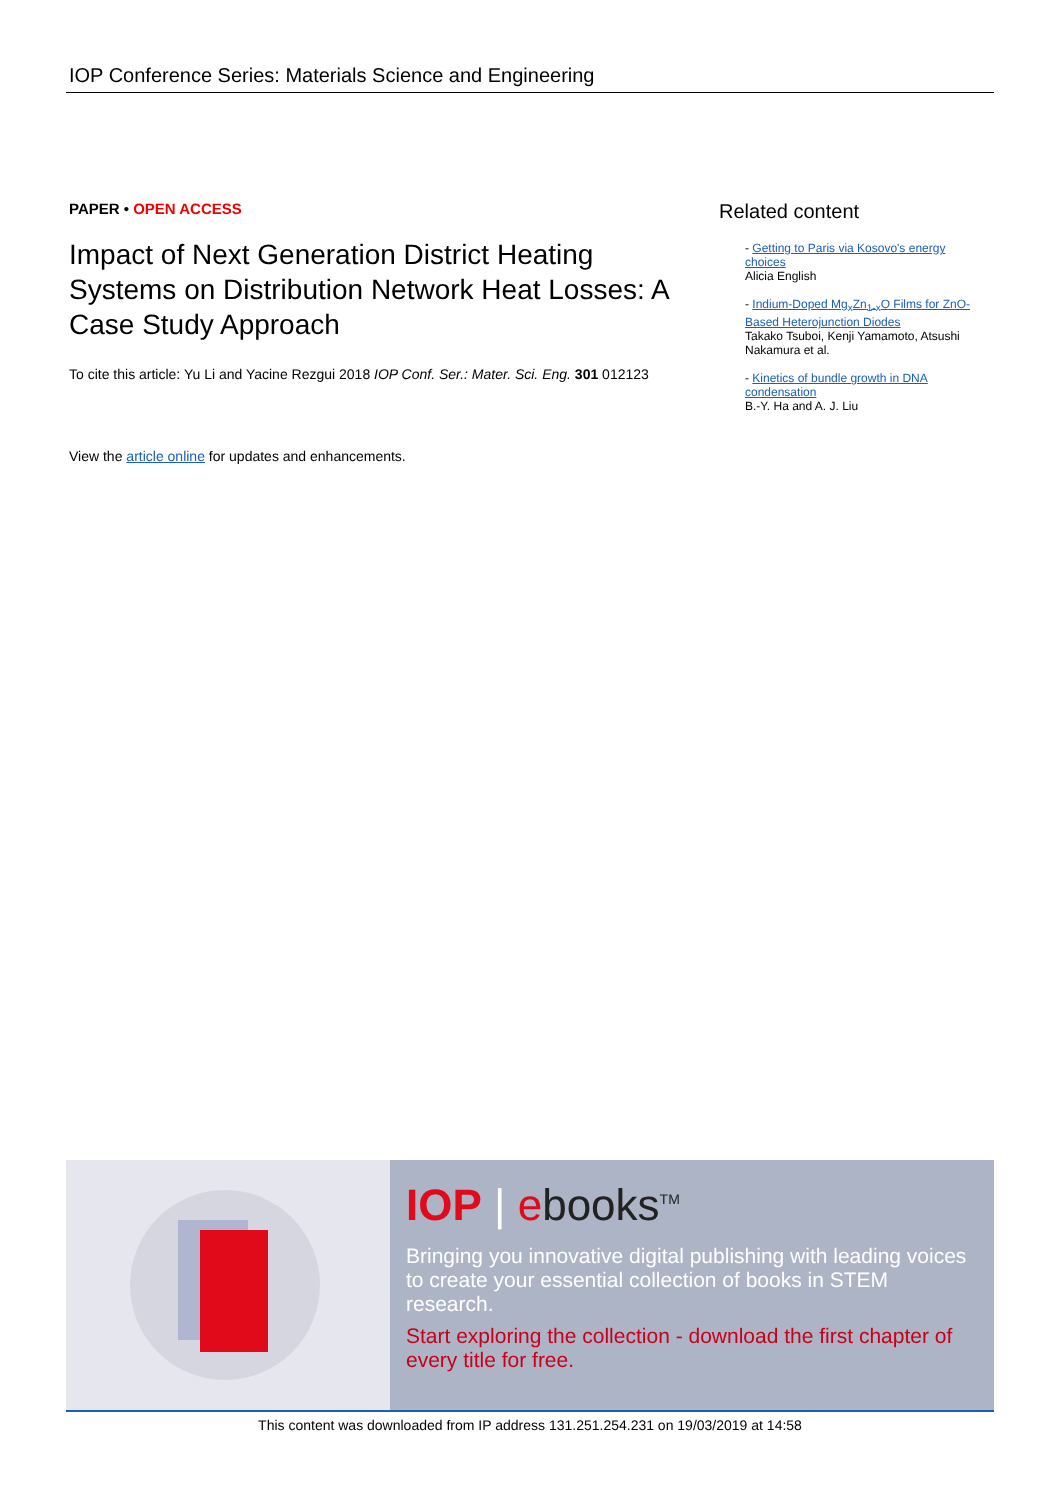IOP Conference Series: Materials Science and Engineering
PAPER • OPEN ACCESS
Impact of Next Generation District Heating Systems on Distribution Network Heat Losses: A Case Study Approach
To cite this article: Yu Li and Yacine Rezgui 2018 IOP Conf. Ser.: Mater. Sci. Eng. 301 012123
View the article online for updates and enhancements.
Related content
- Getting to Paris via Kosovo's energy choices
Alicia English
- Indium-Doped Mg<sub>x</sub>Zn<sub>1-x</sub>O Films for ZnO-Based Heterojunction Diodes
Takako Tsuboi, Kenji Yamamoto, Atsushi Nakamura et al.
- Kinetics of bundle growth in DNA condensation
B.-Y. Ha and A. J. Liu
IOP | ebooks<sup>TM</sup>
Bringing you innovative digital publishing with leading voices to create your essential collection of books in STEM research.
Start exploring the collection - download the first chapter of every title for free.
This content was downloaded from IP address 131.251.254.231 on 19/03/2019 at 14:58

■ Task to carry out
The output is the records exactly as they read, with no pictures in it.

■ Task output
IOP Conference Series: Materials Science and Engineering
PAPER • OPEN ACCESS
Impact of Next Generation District Heating Systems on Distribution Network Heat Losses: A Case Study Approach
To cite this article: Yu Li and Yacine Rezgui 2018 IOP Conf. Ser.: Mater. Sci. Eng. 301 012123
View the article online for updates and enhancements.
Related content
- Getting to Paris via Kosovo's energy choices
Alicia English
- Indium-Doped Mg<sub>x</sub>Zn<sub>1-x</sub>O Films for ZnO-Based Heterojunction Diodes
Takako Tsuboi, Kenji Yamamoto, Atsushi Nakamura et al.
- Kinetics of bundle growth in DNA condensation
B.-Y. Ha and A. J. Liu
IOP | ebooks<sup>TM</sup>
Bringing you innovative digital publishing with leading voices to create your essential collection of books in STEM research.
Start exploring the collection - download the first chapter of every title for free.
This content was downloaded from IP address 131.251.254.231 on 19/03/2019 at 14:58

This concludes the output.